Further, it would be wrong to lose heart when we suffer. It would be easy enough, especially in times of great affliction. Job cursed his day and wished that he had just died at childbirth (Job 3:11). But we must not lose heart because God is just allowing us to undergo a process. We must understand, as we have already seen, that pain is just a necessary element of the process of purification. God is testing our faithfulness. Are we there for Him only because we receive good things? How about when we are afflicted; can we still trust? We must believe that our suffering is redemptive, and simply continue to run the race.

As such, the proper response is to embrace the cross and rejoice in our suffering for the sake of righteousness.

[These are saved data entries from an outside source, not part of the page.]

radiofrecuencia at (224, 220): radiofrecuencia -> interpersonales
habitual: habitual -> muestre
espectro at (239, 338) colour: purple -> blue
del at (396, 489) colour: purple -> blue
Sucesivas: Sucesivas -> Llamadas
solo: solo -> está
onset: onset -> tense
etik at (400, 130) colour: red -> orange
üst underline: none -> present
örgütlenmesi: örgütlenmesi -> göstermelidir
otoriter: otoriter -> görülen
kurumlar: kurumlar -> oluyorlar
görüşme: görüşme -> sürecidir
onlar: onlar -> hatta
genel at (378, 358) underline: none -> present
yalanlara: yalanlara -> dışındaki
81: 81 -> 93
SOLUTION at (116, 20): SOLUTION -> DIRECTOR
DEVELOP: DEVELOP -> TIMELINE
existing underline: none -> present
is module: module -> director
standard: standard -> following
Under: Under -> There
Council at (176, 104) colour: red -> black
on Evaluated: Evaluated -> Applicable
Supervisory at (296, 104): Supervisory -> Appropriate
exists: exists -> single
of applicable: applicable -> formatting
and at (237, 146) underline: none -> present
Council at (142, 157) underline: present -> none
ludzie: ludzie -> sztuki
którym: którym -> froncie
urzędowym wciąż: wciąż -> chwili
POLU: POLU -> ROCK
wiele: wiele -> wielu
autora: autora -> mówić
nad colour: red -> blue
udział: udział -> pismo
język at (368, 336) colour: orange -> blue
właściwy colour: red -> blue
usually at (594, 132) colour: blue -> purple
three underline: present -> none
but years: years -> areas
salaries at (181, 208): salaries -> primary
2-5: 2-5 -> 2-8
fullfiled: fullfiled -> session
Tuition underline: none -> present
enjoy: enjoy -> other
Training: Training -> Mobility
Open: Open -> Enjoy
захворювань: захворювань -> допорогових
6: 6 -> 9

Suffering, just like the God we serve, is a great mystery. This is why we need to know that God is just and righteous. This helps us to accept God for who He is and for whatever He does. We need no longer ask Him to explain or to justify His actions. We simply remain in awe of His omnipotence and great power. He indeed is the Almighty!

Further, seeing His great majesty and our nothingness, tempered by suffering, humbles us. With affliction we are laid low. When we know our rightful place before God, then that is when He lifts us up, and raises us even to the heights.

Still further, we trust that in the end, just like Job, we will be blessed tremendously. Not necessarily in this life, but certainly in the afterlife. This hope enables us to enter into unquestioning acceptance of God as God, which is precisely the right posture of awe. Such trust in God is deepened and strengthened by our suffering.

Elihu had it right when he talked about redemptive suffering and getting to know who God is and how He works. He affirmed that God “saves the unfortunate through their affliction, and instructs them through distress.” (Job 36:15).

In the end, Job was properly instructed by God. In the end, after his terrible suffering, Job was restored by God and blessed twofold. Job now fully appreciated the mystery of redemptive suffering.

* * *

[1] We of course could never be perfectly holy as the Father, for we are not God.
[2] His suffering was such that Job wanted God to take his life.
[3] One might say it is original sin, the sin of Adam and Eve that we inherit. This is what God said to the woman: “I will intensify the pangs of your childbearing; in pain shall you bring forth children.” (Gen 3:16a).
[4] It is of course OK to pray for God’s protection, and even, as in the case of Jesus, that the cup would pass us by. What is not OK is a posture that looks to suffering and pain as undesirable or unhelpful or to be avoided at all costs.